A new poll released today by the Nuclear Industry Association shows that 57% of the public back the use of nuclear and renewables to reduce the country’s carbon emissions. Only 11% disagree, with 32% neutral on the issue. The poll also shows continued backing for nuclear new build in the UK.
Furthermore, the research shows 64% of the public think climate change is a “serious and urgent problem” or “definitely happening”.
Nuclear energy in the UK avoids the emission of 40 million tonnes of CO2 every year – the equivalent of taking around half of Britain’s cars of the roads. In addition, over its life-time, each power station emits around five tonnes of CO2 per gigawatt hour of electricity generated, compared with nearly 500 tonnes from gas and more than 900 tonnes from coal.
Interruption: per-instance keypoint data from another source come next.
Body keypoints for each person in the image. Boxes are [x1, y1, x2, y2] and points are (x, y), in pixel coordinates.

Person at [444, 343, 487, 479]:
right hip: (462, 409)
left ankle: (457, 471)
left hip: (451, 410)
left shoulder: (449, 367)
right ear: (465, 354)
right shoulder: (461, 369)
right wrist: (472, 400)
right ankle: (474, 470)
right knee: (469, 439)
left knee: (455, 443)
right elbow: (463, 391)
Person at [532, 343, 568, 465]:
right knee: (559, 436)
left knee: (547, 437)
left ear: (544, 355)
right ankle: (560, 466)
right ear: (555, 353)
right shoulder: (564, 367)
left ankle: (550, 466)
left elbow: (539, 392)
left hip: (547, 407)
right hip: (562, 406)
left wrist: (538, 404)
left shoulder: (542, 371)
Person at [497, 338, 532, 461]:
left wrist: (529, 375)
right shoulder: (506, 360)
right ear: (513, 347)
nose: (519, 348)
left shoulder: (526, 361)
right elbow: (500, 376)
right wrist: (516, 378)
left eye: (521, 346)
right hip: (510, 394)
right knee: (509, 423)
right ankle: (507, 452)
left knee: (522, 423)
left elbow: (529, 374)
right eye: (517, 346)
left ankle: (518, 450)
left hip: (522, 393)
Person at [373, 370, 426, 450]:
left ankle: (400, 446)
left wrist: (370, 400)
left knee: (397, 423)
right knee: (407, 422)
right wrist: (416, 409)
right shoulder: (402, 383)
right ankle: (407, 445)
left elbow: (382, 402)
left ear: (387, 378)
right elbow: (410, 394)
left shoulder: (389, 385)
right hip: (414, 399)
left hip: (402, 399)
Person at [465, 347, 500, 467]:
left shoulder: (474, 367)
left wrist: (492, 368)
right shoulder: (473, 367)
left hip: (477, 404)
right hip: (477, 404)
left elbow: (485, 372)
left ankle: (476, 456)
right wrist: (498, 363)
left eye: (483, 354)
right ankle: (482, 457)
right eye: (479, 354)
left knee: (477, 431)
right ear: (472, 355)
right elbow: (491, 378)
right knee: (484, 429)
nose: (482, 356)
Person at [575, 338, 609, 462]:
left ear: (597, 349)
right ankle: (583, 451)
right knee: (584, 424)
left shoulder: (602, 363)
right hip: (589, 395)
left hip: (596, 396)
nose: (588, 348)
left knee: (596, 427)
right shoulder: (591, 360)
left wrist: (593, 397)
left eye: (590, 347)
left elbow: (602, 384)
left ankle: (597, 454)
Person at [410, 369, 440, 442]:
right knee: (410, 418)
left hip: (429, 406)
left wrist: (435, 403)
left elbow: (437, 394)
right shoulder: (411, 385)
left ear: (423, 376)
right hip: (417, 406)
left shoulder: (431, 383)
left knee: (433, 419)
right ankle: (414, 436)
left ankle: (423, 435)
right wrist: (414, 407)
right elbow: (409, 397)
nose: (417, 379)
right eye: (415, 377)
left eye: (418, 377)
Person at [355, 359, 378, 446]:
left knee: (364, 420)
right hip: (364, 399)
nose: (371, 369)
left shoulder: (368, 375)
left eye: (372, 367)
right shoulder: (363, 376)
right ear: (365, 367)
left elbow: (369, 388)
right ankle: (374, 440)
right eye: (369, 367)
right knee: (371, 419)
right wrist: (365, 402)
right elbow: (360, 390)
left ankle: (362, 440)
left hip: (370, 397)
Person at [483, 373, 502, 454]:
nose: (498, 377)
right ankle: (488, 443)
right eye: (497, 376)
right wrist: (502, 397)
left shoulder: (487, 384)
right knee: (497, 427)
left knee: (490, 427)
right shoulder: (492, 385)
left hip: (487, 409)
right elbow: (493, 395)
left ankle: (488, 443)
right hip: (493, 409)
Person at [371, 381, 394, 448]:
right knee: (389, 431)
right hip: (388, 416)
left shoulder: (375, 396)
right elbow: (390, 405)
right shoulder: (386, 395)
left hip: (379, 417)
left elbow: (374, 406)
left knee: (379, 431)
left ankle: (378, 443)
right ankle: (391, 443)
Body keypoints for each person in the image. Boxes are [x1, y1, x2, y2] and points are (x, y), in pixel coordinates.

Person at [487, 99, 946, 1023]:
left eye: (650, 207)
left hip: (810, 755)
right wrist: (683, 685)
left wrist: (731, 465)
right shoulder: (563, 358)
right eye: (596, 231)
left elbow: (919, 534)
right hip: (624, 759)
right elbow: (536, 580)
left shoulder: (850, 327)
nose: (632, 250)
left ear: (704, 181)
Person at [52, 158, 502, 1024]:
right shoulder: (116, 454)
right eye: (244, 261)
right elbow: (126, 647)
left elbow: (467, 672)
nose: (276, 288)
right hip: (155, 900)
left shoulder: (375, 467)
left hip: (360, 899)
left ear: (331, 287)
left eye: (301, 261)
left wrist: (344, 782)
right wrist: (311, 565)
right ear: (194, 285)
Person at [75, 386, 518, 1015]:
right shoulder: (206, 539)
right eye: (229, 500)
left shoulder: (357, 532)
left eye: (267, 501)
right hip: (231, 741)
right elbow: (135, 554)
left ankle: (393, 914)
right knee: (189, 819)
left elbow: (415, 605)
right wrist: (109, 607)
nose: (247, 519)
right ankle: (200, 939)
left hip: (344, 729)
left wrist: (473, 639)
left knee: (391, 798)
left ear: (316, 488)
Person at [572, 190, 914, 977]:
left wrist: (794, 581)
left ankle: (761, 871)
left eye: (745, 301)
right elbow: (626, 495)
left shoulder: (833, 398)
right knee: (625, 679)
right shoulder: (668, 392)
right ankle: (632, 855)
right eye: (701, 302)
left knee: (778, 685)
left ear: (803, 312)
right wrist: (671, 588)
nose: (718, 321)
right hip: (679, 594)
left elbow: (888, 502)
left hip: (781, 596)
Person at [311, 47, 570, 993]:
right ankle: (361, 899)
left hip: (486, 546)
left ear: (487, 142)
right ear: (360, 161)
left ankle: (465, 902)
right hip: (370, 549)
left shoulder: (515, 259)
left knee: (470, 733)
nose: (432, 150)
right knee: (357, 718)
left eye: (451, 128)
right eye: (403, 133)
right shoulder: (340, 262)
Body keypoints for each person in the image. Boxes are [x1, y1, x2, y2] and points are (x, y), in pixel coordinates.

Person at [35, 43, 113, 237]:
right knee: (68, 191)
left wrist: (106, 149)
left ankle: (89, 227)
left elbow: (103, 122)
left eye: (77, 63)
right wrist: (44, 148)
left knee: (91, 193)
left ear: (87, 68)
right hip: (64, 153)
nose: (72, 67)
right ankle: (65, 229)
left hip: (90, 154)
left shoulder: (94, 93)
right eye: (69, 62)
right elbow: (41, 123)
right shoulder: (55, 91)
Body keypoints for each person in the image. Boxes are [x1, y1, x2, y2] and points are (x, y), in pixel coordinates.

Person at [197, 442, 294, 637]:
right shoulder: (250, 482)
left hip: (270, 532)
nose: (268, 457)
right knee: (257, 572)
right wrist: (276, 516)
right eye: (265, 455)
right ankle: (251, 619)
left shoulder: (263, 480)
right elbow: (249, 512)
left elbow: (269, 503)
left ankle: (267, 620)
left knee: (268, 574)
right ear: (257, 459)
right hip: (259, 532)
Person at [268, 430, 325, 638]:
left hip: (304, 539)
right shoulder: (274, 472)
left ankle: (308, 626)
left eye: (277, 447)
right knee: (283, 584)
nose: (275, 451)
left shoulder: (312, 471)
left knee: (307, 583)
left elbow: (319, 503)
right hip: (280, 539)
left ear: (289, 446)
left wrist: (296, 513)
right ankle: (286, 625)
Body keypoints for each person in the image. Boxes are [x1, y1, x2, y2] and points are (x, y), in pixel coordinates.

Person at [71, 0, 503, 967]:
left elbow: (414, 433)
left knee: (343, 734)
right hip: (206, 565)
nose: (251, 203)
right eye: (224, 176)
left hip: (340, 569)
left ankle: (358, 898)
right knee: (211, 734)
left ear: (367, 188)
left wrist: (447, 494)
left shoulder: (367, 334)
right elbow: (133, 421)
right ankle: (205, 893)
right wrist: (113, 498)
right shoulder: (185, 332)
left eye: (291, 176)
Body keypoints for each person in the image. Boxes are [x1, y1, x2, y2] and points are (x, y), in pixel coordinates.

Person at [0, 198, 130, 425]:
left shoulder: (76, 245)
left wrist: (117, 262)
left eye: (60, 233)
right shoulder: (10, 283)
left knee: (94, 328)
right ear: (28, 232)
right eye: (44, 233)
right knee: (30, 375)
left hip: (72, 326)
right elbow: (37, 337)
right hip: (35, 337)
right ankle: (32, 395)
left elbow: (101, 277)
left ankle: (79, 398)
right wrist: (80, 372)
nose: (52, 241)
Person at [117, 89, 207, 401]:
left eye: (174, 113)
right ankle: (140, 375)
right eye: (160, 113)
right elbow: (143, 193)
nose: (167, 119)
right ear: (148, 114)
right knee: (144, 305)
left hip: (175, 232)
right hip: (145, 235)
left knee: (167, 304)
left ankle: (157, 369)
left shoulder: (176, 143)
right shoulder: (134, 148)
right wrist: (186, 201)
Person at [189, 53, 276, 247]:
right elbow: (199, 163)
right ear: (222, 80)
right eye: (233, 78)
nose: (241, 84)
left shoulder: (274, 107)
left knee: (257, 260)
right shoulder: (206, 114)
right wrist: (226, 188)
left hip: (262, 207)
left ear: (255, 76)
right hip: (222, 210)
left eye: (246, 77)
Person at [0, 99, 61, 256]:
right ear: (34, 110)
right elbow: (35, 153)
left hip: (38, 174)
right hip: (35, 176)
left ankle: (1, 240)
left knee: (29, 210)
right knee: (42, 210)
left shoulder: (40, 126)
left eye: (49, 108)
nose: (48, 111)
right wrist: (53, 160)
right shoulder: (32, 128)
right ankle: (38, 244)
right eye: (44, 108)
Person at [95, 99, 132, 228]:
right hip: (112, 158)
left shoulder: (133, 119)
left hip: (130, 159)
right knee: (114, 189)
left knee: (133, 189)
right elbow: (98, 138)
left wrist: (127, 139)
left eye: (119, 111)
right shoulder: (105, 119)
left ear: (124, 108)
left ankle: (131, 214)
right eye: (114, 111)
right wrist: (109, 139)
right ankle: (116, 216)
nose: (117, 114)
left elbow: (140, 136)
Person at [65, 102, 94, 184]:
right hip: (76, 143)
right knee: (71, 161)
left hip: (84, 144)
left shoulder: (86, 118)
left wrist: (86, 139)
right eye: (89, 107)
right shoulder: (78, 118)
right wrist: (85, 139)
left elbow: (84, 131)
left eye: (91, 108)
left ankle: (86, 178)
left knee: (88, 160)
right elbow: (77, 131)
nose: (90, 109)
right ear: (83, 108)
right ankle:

The figures show that these benefits are recognised by the public.
The findings also show twice as many people support (41%) rather than oppose (20%) the UK’s current new build plans to replace the nuclear power stations which will be phased out over the next few years.
Similar to previous surveys, men (66%) are substantially more favourable towards new nuclear power than women (36%). Keeping the lights on, job creation and investment are all seen as advantages of nuclear energy but 64% of the public are concerned about nuclear waste, a clear illustration that it remains the main public issue for the sector.
Speaking in advance of the NIA’s at its annual conference, #Nuclear – Powering the UK, today Keith Parker, Chief Executive said:
“This poll endorses the Government’s continued commitment to nuclear power. The public clearly recognise the important role nuclear energy plays in helping to keep the lights on and reduce the UK’s carbon emissions.
“With all but one of the UK’s nuclear power stations due to close by the end of the 2020s, not only will the country lose a fifth of its generating capacity but CO2 emissions will rise and the country will undoubtedly become more dependent on imported energy. New nuclear power is essential for the UK and is the perfect complement to intermittent renewables in the UK’s fight against climate change and air pollution.”